The take: Up to 8,000 applications for Economic Injury Disaster Loans may have been improperly exposed to other applicants, including such sensitive data as social security numbers, addresses, phone numbers, dates of birth, income and financial/insurance information.
The attack vector: A flaw in the caching configuration of the online loan application portal, implemented to accommodate increased demand, meant that when one applicant pressed the ‘back’ button in their web browser during the application process, they may have been served a page containing the application data belonging to another business.
Scalability of critical infrastructure is an essential component of web applications and electronic tools – sudden increases in demand for certain services are a reality in the face of the evolving COVID-19 pandemic. It is equally critical, however, that while considering system capacity, security controls are not weakened.
The target: Council of the City of Sheffield in South Yorkshire, England
The take: 8.6 million records of vehicle movements, labelled with license plate numbers and millions of photographs from the county’s 100 surveillance cameras.

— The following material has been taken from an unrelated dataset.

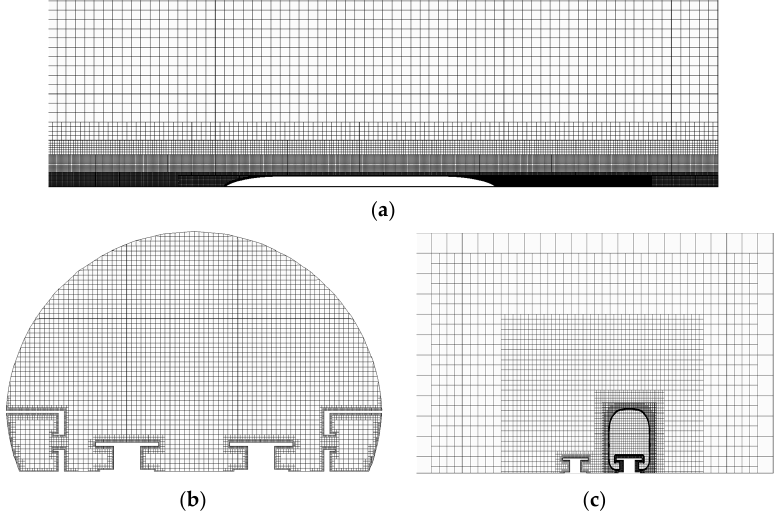
Figure 5. Grid generation details. ( a ) Longitudinal section of train; ( b ) Internal tunnel cross section; ( c ) Cross section of train.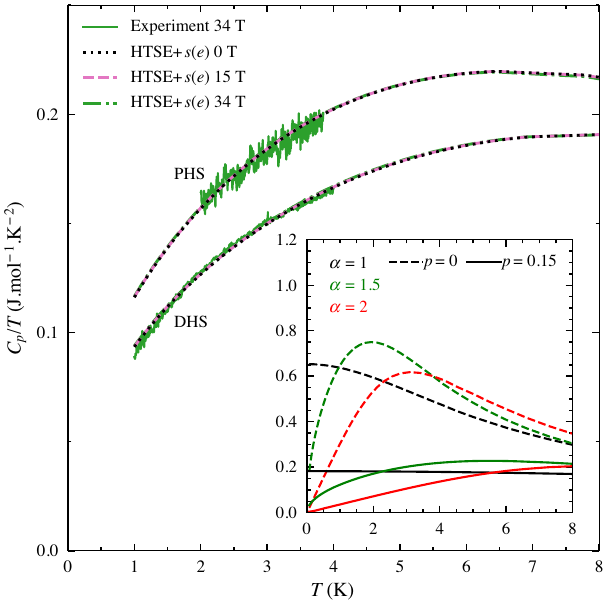
=T data at 34 T compared to the HTSE þ s ð e Þ FIG. 3. The C p results, which are field independent from 0 to 34 T. In the inset, we show the drastic impact of α and p values on the shape and magnitude of the specific heat curves. The experimental data are only reproduced if we use a power α ∼ 1 . 5 and impose a dilution p ∼ 10% – 15% .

The attack vector: The city’s Automatic Number Plate Recognition (ANPR) system was left exposed and publicly available to anyone with an internet connection – furthermore, the internal dashboard on this exposed system employed absolutely no password protection or other method of authentication. Anyone with the public IP address of the system could immediately access and search the system by license plate number, potentially allowing bad actors to recreate the travel patterns and movements of individual citizens, minute by minute.
As we have previously emphasized, security controls must be commensurate with the level of sensitivity of data being stored, and must travel with that data throughout its lifecycle. When personally identifiable information is being collected and processed, best practise would prescribe multiple compensatory layers of protection, as consequences for breaches of such data can include falling afoul of the GDPR and privacy legislation in other jurisdictions.